Pipelines and pent-up demand
Even as in-state production drops off, the abundance of shale gas nationally could have a major impact on the commonwealth, says Nino Ripepi, a Virginia Tech professor with the Virginia Center for Coal and Energy Research. “But first we need more pipelines, compressor stations and power plants,” he says.

Pipeline capacity has not kept pace with Virginia’s natural gas production. Until this year, a regulatory quirk prohibited natural gas companies from building new pipeline unless enough customers had signed up to buy the added capacity. The idea was to prevent speculative construction projects that resulted in idle capacity and hiked rates for consumers.

But the measure left some areas of the state underserved and hindered economic development by shipping Virginia’s production to consumers in other states, Matsen says. “We had a map with ‘No Pipeline Zones’ on it. It was crazy. We needed to take steps to encourage a Virginia market for Virginia production,” she says.

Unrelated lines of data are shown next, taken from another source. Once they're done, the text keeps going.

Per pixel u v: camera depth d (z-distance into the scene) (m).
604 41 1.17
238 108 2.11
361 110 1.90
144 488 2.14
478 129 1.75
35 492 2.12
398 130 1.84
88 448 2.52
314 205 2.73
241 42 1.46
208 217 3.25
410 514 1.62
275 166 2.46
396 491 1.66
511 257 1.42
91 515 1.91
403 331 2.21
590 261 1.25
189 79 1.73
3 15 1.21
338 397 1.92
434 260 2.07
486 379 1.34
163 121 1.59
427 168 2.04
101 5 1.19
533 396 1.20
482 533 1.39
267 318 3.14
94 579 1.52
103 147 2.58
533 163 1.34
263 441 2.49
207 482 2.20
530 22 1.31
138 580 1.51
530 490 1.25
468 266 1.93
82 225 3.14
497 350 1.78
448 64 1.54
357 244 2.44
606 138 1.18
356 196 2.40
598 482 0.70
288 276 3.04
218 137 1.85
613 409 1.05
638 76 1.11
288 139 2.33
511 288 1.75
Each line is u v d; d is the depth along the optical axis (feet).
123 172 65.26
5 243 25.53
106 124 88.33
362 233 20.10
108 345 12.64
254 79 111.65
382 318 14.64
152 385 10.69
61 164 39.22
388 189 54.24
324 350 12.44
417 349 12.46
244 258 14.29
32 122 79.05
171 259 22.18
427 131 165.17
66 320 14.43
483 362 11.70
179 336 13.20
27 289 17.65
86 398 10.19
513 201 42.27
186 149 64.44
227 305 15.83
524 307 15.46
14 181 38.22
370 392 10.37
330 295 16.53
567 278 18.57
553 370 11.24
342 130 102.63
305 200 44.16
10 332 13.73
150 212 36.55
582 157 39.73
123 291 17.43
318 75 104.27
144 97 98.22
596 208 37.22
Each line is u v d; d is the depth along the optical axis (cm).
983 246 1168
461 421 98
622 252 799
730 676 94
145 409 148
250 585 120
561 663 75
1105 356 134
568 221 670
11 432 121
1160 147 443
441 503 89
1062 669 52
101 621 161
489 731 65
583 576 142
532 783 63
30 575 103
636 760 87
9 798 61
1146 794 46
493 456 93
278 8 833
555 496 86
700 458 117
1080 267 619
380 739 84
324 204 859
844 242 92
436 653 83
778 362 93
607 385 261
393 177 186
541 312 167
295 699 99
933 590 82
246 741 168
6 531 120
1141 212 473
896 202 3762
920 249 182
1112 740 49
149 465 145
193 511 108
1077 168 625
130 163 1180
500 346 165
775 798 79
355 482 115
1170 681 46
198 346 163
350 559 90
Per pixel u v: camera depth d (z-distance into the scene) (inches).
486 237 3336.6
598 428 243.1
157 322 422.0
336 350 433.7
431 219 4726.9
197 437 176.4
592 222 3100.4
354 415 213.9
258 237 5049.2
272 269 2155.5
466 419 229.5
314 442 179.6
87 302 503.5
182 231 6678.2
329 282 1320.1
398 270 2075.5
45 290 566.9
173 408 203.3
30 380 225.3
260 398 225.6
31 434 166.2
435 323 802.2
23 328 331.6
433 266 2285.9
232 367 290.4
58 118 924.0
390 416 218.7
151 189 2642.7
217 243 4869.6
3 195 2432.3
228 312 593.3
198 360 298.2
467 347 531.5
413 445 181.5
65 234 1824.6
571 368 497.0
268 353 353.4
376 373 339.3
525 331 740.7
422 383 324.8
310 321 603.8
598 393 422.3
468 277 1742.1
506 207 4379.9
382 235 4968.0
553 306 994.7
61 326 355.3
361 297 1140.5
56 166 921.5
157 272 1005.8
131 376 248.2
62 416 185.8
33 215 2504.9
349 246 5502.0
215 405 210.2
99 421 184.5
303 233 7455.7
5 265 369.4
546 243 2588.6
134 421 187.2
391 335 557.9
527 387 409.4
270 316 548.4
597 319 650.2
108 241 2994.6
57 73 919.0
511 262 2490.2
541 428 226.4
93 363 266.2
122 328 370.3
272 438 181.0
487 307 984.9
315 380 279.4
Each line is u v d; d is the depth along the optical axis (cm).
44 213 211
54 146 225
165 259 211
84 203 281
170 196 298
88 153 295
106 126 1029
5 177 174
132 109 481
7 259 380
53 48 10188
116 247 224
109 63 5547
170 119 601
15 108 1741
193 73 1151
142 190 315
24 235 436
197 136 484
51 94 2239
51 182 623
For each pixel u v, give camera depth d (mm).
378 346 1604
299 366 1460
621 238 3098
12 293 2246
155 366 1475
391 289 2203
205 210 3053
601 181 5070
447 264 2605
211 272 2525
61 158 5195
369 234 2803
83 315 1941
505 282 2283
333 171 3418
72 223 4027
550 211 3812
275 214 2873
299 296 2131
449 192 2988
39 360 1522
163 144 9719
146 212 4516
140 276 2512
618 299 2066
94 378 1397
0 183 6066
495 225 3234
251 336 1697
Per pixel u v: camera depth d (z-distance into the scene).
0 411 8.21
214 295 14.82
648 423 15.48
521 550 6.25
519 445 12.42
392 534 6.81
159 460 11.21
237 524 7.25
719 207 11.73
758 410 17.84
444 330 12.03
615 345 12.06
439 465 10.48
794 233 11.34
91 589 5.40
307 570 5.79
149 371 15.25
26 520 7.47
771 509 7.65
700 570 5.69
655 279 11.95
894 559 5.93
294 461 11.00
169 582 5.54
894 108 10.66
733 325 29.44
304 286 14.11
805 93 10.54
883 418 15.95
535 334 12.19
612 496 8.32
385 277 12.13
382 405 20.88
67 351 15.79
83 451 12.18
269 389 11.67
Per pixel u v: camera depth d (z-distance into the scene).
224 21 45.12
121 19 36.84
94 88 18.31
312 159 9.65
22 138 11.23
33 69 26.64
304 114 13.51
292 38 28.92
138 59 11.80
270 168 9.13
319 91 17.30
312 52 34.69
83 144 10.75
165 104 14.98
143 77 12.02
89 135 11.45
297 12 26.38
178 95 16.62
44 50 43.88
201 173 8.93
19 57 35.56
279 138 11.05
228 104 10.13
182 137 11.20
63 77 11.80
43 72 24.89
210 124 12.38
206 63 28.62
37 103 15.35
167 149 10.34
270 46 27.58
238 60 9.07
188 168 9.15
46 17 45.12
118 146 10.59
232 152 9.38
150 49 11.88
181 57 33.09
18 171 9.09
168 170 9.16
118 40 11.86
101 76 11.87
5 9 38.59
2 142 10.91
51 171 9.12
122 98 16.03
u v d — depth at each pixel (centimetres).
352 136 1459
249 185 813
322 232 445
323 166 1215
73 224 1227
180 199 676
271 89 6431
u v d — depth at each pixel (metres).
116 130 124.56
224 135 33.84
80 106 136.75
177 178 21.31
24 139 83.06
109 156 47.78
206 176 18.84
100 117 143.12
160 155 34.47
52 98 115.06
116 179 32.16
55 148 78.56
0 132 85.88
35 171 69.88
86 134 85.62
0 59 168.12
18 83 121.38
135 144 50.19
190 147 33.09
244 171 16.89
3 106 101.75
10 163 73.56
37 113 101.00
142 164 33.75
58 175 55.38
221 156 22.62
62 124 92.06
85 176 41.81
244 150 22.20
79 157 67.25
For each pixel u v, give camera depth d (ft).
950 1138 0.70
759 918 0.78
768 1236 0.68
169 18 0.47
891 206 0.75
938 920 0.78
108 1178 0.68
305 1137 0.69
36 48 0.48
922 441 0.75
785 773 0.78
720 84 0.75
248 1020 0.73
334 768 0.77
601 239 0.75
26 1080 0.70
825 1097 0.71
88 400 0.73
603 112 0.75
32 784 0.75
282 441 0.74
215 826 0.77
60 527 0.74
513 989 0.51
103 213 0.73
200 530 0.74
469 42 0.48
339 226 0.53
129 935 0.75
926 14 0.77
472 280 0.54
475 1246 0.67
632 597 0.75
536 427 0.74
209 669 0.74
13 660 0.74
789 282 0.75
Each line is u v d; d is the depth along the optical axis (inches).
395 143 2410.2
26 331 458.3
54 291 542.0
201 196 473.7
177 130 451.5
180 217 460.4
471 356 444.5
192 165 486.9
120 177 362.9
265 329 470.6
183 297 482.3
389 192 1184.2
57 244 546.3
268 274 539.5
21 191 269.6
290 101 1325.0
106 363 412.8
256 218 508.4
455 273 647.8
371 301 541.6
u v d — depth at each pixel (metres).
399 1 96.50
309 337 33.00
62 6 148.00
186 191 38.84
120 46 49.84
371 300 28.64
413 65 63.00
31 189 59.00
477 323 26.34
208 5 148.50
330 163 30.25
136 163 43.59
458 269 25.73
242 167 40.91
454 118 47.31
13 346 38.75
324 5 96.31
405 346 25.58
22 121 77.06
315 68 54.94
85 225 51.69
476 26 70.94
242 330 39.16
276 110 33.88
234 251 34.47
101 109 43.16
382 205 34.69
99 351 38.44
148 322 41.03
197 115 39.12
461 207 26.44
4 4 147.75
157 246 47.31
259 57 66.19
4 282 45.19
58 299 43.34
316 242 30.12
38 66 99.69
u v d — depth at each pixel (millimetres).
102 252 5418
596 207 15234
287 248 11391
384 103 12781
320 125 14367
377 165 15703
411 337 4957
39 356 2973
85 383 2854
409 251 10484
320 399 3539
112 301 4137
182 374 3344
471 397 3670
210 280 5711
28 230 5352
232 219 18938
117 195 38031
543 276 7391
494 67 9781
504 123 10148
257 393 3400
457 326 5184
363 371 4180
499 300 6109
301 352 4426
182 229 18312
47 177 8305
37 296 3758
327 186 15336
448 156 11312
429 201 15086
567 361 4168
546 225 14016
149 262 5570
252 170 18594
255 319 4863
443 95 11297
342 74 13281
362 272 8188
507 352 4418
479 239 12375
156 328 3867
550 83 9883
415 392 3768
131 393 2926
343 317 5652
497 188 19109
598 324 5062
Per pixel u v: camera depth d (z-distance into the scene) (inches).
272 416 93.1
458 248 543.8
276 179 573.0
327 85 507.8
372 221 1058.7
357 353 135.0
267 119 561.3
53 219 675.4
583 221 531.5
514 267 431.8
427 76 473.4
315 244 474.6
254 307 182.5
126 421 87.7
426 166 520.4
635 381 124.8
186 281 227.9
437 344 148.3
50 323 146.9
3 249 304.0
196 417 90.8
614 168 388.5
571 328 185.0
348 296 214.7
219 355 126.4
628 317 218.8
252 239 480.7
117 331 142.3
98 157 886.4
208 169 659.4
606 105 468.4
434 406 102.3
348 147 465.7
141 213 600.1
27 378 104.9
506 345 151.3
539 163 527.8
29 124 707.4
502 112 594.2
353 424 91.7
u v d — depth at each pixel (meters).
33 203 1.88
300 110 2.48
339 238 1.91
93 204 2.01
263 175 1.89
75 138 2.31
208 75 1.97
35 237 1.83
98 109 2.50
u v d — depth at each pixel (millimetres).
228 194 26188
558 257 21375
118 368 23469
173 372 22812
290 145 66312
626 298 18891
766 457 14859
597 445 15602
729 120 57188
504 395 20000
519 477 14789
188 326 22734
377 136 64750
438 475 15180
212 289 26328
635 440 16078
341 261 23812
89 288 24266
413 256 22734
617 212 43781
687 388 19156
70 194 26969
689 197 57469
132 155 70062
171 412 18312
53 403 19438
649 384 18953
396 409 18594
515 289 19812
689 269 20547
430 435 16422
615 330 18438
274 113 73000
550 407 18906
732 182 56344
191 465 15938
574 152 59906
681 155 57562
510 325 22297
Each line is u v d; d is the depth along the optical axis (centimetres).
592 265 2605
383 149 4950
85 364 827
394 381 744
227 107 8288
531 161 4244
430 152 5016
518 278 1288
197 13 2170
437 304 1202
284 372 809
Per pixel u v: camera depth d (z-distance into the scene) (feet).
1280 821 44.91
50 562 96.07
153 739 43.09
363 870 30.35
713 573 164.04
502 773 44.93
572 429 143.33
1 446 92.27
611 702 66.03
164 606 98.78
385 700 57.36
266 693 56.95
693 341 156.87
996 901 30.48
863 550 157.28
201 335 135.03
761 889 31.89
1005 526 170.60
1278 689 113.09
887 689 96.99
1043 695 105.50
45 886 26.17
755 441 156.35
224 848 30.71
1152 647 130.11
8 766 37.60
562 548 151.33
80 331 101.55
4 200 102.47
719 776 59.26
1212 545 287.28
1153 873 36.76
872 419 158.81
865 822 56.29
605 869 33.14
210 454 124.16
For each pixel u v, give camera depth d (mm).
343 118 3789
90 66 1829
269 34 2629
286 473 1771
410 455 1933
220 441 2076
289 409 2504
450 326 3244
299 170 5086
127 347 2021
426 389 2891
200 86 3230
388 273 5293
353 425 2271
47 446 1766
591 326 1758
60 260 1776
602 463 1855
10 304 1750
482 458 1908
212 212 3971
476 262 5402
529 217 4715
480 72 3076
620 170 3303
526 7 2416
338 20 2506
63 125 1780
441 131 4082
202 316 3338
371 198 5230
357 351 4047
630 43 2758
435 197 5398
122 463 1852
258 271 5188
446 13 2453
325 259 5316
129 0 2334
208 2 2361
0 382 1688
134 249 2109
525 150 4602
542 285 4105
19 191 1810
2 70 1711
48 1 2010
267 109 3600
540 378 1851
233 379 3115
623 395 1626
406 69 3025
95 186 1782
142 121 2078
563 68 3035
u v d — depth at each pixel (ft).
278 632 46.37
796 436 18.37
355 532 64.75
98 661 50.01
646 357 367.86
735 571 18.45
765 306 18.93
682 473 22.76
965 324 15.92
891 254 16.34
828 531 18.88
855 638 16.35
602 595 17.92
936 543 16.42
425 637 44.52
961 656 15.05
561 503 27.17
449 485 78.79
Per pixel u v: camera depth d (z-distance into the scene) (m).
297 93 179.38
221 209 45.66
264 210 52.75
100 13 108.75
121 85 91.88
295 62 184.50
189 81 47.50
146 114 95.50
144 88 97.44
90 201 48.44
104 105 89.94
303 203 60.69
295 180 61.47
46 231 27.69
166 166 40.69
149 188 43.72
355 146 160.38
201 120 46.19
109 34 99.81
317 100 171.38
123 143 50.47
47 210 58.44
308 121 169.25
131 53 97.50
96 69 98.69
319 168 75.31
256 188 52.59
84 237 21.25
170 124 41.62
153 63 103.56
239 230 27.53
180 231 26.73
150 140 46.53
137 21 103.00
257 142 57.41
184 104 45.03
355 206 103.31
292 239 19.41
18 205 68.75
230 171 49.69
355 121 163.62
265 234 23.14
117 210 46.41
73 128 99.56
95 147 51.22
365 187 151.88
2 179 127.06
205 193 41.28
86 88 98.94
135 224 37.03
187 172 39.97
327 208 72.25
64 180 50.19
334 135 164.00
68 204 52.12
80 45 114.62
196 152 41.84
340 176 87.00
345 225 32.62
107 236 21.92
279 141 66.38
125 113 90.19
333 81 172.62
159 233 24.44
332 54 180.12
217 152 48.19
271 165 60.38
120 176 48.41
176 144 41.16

To reverse course, state lawmakers this year amended the Code of Virginia to enable natural gas utilities to invest in new pipelines and related infrastructure in anticipation of increased demand. The bill headlined a package of energy-related legislation Governor McDonnell signed into law in April. Adding infrastructure would help Virginia take advantage of the abundance of low-priced natural gas, Ripepi and other experts say.

The change came too late to affect a pipeline project undertaken by Virginia Natural Gas. In 2010, the Virginia subsidiary of Atlanta-based AGL Resources Inc. completed the much-anticipated Hampton Roads Crossing, a 23-mile-long pipeline expansion that spans the Elizabeth River and connects its southern and northern pipeline systems. Previously, the two pipelines had been separated by the Hampton Roads harbor.

Known as the HRX Project, it is the first major pipeline expansion in Hampton Roads in decades.

The $140 million crossing, funded out of operating capital, improves delivery and system reliability, says Ann Chamberlain, Virginia Natural Gas’ manager of gas supply. “It was extremely important to build it, because without it, we weren’t sure how we would supply the growing demand,” Chamberlain says.
Construction included laying nearly 16 miles of onshore pipeline spanning the cities of Hampton, Newport News, Norfolk and Portsmouth, plus six miles of underwater construction crossing the harbor to Craney Island.

In addition, Virginia Natural Gas has signed a contract to receive 100,000 dekatherms of natural gas per day from Dominion’s transmission business. “That’s about 20 percent of our peak-day capacity,” Chamberlain says. (A dekatherm is a measurement of how much gas can be shipped from storage facilities each day. One dekatherm is equivalent to about 1,000 cubic feet).

Dominion is plowing ahead with plans for new natural gas power plants, knowing it faces opposition. The combined cost of its new and proposed units — nearly $3 billion —  is still less expensive than buying and installing pricey pollution-control equipment on coal plants, Christian says. “Natural gas is even more critically important now because of stricter environmental restrictions that essentially take the building of coal plants off the table,” he says.

The battle lines already are being drawn. Besa says Sierra Club will fight Dominion’s plant-building agenda, noting that natural gas is a fossil fuel that emits carbon and contributes to climate change. The dispute between the two sides could get rancorous: Dominion in May sued Sierra Club for trying to block its construction of a terminal in Maryland that would be used to export liquefied natural gas.

There’s little debate that fast-growing Virginia soon will require more and more electricity. With the coal industry under siege, nuclear plants on hold and renewables still emerging, natural gas — now plentiful, cheap and ready to burn — seems poised to take on a greater role in fueling Virginia’s population explosion.